__Activity__
Please revise everything from the line containing "Suppose the white" down through the end of the material, swapping "small canister" for "small tin" and leaving the rest unchanged.

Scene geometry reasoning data
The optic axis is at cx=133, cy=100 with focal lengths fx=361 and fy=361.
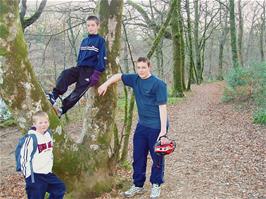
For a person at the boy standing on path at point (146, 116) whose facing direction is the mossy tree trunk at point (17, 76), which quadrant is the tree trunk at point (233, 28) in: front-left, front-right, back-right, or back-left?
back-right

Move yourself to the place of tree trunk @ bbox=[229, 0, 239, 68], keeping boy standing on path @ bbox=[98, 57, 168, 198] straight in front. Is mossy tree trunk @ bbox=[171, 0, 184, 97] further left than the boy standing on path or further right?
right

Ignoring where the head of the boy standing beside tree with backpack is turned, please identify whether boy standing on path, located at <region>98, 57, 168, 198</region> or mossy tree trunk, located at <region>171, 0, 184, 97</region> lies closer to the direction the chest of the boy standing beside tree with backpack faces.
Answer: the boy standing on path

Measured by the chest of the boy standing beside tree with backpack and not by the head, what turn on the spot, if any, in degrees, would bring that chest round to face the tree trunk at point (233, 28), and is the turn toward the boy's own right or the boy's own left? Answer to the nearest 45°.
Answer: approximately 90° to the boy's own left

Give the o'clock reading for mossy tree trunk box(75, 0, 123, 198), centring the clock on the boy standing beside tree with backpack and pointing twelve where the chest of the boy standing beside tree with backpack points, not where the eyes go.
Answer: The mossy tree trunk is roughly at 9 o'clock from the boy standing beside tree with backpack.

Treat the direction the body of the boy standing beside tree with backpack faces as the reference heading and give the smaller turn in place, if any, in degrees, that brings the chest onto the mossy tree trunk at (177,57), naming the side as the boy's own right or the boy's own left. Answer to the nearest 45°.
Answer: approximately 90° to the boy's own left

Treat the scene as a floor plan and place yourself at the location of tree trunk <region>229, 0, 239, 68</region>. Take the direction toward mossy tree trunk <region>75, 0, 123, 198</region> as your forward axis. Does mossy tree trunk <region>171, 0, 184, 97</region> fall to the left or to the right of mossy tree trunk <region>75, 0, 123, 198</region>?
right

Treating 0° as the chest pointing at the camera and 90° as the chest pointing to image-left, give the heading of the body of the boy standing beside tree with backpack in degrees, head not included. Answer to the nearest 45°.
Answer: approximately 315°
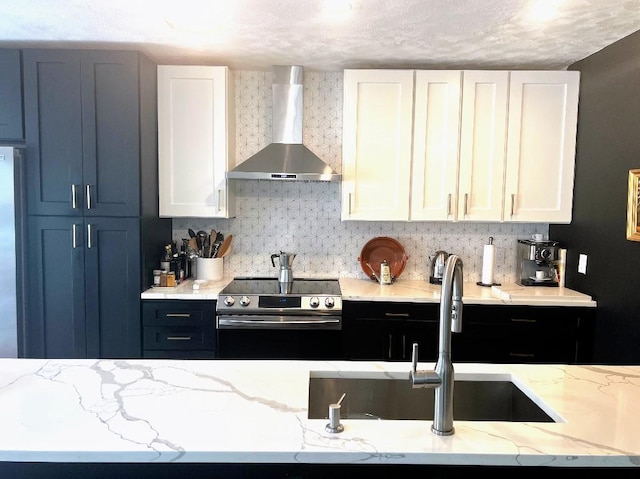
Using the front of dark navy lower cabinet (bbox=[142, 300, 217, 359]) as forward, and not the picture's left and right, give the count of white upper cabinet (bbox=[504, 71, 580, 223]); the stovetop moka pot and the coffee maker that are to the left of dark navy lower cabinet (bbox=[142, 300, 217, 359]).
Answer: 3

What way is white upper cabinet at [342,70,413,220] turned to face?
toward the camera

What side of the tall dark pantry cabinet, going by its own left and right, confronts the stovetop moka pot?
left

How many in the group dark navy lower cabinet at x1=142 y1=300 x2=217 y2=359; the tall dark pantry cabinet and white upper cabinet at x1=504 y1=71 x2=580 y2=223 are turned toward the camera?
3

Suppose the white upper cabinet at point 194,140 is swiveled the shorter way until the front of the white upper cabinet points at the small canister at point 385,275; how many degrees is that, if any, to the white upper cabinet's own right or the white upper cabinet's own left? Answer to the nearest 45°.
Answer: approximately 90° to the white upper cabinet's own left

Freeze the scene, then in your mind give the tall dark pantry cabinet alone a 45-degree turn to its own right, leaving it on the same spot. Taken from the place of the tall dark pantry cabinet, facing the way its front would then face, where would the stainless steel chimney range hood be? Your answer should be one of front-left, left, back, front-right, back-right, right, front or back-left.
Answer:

__Your response__
Suppose the white upper cabinet at point 194,140 is swiveled the shorter way until the front of the white upper cabinet points at the small tin at point 385,275; how many degrees is that, if any, to the white upper cabinet's own right or the white upper cabinet's own left? Answer to the nearest 45°.
Answer: approximately 90° to the white upper cabinet's own left

Freeze the scene, then in your mind give the tall dark pantry cabinet alone a 45-degree turn to its own right, leaving it on the same spot. Taken from the place of the tall dark pantry cabinet, facing the way its front would then face, where would the stainless steel chimney range hood be? Your answer should be one of front-left, left, back, front-right, back-right, right, front or back-left.
Answer:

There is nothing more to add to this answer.